I think you have made a wise and tough decision to leave him. I suggest you try and talk to that man and let him see why you have to let him go and if he continues to harass you, then speak to an authority you know can be able to help you. You may also file a statement at police and get him a restraining order, if this can be done in Uganda.
Maria

Counsellor’s take :Jean K Nuwagaba, Care Counselling Centre

It is a good thing that you are determined to let go of the affair. You should know that it is an unhealthy relationship because he is promising to hurt you. Besides, you are the man’s mistress, meaning that your relationship with him is not legitimate. Take that threat seriously because such a man can do anything to you. You could confide in a trusted friend or seek police protection.

Meeting or calling him up in order to break up may not be such a good idea. What you can do is try as much as possible to avoid him. When he makes appearances at your workplace, make the appointments official so that he does not cause a scene. In case he makes random visits to your home, you may talk to him but never let him inside the house. If you are still scared about him making abrupt visits to your home, invite another person to stay over.
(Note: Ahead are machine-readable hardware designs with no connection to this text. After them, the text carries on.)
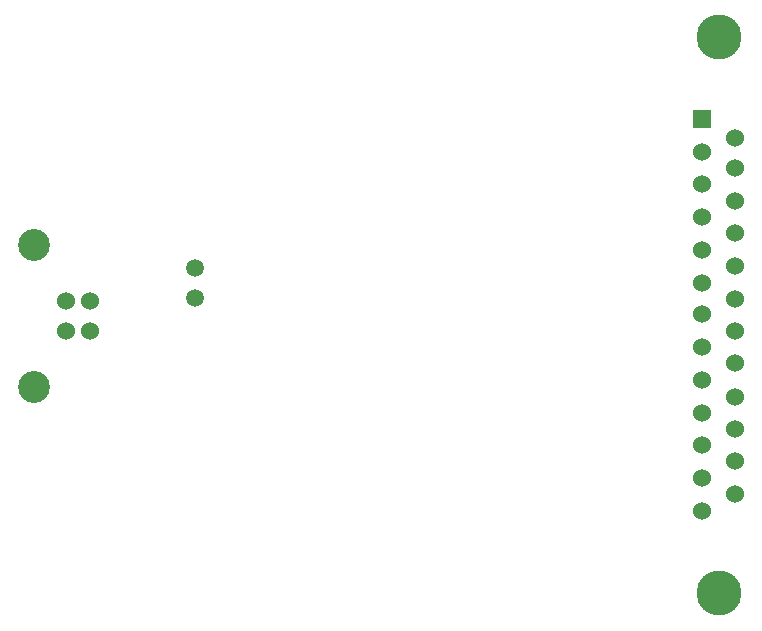
<source format=gbr>
G04 #@! TF.FileFunction,Soldermask,Bot*
%FSLAX46Y46*%
G04 Gerber Fmt 4.6, Leading zero omitted, Abs format (unit mm)*
G04 Created by KiCad (PCBNEW 4.0.2-stable) date 2016-08-13 10:38.46*
%MOMM*%
G01*
G04 APERTURE LIST*
%ADD10C,0.100000*%
%ADD11C,1.506220*%
%ADD12C,1.524000*%
%ADD13C,2.700020*%
%ADD14C,3.810000*%
%ADD15R,1.524000X1.524000*%
G04 APERTURE END LIST*
D10*
D11*
X122650000Y-129470000D03*
X122650000Y-126930000D03*
D12*
X113750000Y-129710000D03*
X113750000Y-132250000D03*
X111751020Y-132250000D03*
X111751020Y-129710000D03*
D13*
X109051000Y-124980520D03*
X109051000Y-136979480D03*
D14*
X167000000Y-154500000D03*
X167000000Y-107400000D03*
D15*
X165580000Y-114340000D03*
D12*
X165580000Y-117134000D03*
X165580000Y-119801000D03*
X165580000Y-122595000D03*
X165580000Y-125389000D03*
X165580000Y-128183000D03*
X165580000Y-130850000D03*
X165580000Y-133644000D03*
X165580000Y-136438000D03*
X165580000Y-139232000D03*
X165580000Y-141899000D03*
X165580000Y-144693000D03*
X165580000Y-147487000D03*
X168420000Y-115914800D03*
X168420000Y-118454800D03*
X168420000Y-121248800D03*
X168420000Y-123992000D03*
X168420000Y-126735200D03*
X168420000Y-129529200D03*
X168420000Y-132272400D03*
X168420000Y-135015600D03*
X168420000Y-137860400D03*
X168420000Y-140552800D03*
X168420000Y-143296000D03*
X168420000Y-146090000D03*
M02*

</source>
At times even after breaking up with someone, temptations may arise either to call or visit him. Try as much as possible not to do either because the affair will start all over again and it will be hard for you to stop it. Keep yourself occupied, for instance by visiting friends or reading books so that your attention is diverted from him. Once you have made peace with yourself and you feel that it is necessary to apologise to the man’s wife, go ahead. However, before you do this, analyse her character.

This is because her personality will determine her reaction. One thing you should always remember is to never get involved with a married man. You will be digging an early grave for yourself.

Next week’s problem

Dear Heart to Heart, I have been living with my boyfriend for the last two years. I love Morris so much but his violent habit is becoming too much. He picks up fights over small things like when I receive a phone call from a male friend, or even my relatives whom he has met. He hates it when I visit or host friends in our house. He is two years older than me and he loves me too much.
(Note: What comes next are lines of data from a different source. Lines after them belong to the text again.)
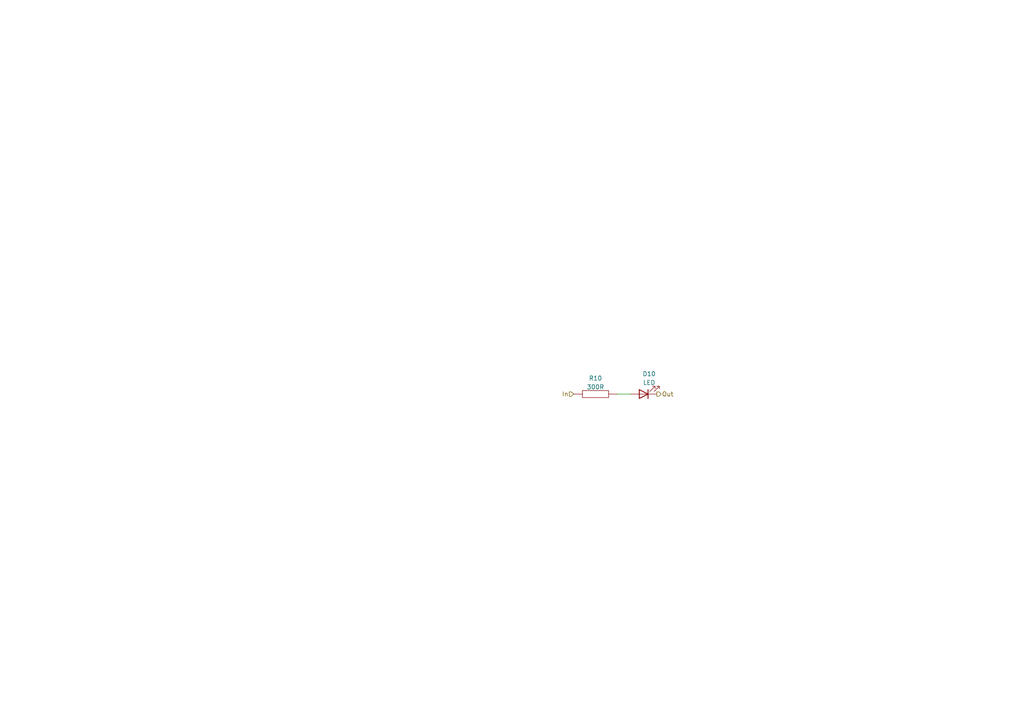
<source format=kicad_sch>
(kicad_sch (version 20211123) (generator eeschema)

  (uuid 60600ea1-a9e4-471b-8bf1-dc221bd1fd73)

  (paper "A4")

  


  (wire (pts (xy 179.07 114.3) (xy 182.88 114.3))
    (stroke (width 0) (type default) (color 0 0 0 0))
    (uuid 181743ff-74dc-4f2c-91cb-dcb6366eea9e)
  )

  (hierarchical_label "Out" (shape output) (at 190.5 114.3 0)
    (effects (font (size 1.27 1.27)) (justify left))
    (uuid cff4e32b-58a6-4e66-8953-bf4ced4fdee8)
  )
  (hierarchical_label "In" (shape input) (at 166.37 114.3 180)
    (effects (font (size 1.27 1.27)) (justify right))
    (uuid dc533826-915b-4197-a3a4-583a0f0f3bb2)
  )

  (symbol (lib_id "Device:LED") (at 186.69 114.3 180)
    (in_bom yes) (on_board yes) (fields_autoplaced)
    (uuid 303ed950-0310-4c87-acf3-d81cf7ecd25d)
    (property "Reference" "D10" (id 0) (at 188.2775 108.4412 0))
    (property "Value" "LED" (id 1) (at 188.2775 110.9781 0))
    (property "Footprint" "LED_THT:LED_D1.8mm_W1.8mm_H2.4mm_Horizontal_O6.35mm_Z4.9mm" (id 2) (at 186.69 114.3 0)
      (effects (font (size 1.27 1.27)) hide)
    )
    (property "Datasheet" "~" (id 3) (at 186.69 114.3 0)
      (effects (font (size 1.27 1.27)) hide)
    )
    (pin "1" (uuid da45010f-ef64-4740-82f1-fee030820c70))
    (pin "2" (uuid 52059813-023e-4ddf-808d-4b81dba594da))
  )

  (symbol (lib_id "pspice:R") (at 172.72 114.3 270)
    (in_bom yes) (on_board yes)
    (uuid fa4de52f-10f7-4f11-b19f-4b87abd5fc6f)
    (property "Reference" "R10" (id 0) (at 172.72 109.7112 90))
    (property "Value" "300R" (id 1) (at 172.72 112.2481 90))
    (property "Footprint" "Resistor_SMD:R_0402_1005Metric" (id 2) (at 172.72 114.3 0)
      (effects (font (size 1.27 1.27)) hide)
    )
    (property "Datasheet" "~" (id 3) (at 172.72 114.3 0)
      (effects (font (size 1.27 1.27)) hide)
    )
    (pin "1" (uuid 34e34647-01e2-4c33-b82e-e87242e10cd9))
    (pin "2" (uuid 3823150a-b9c1-440b-b100-07f0f20cd8ad))
  )
)

</source>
Truth is beneath the possessiveness and bad temper is a man I see as a potential father and caring husband. He provides, cooks and spoils me on the good days. I could tolerate him but last week’s incidents got me thinking. I returned home at about 9pm and found him bitter. He ignored my explanation for returning late and started slapping me, got the clothes I had just bought and set them ablaze. The worst part was when he got a razor and cut my braids because “he gave me the money to plait my hair”. I love him but I fear it could get worse. Please help.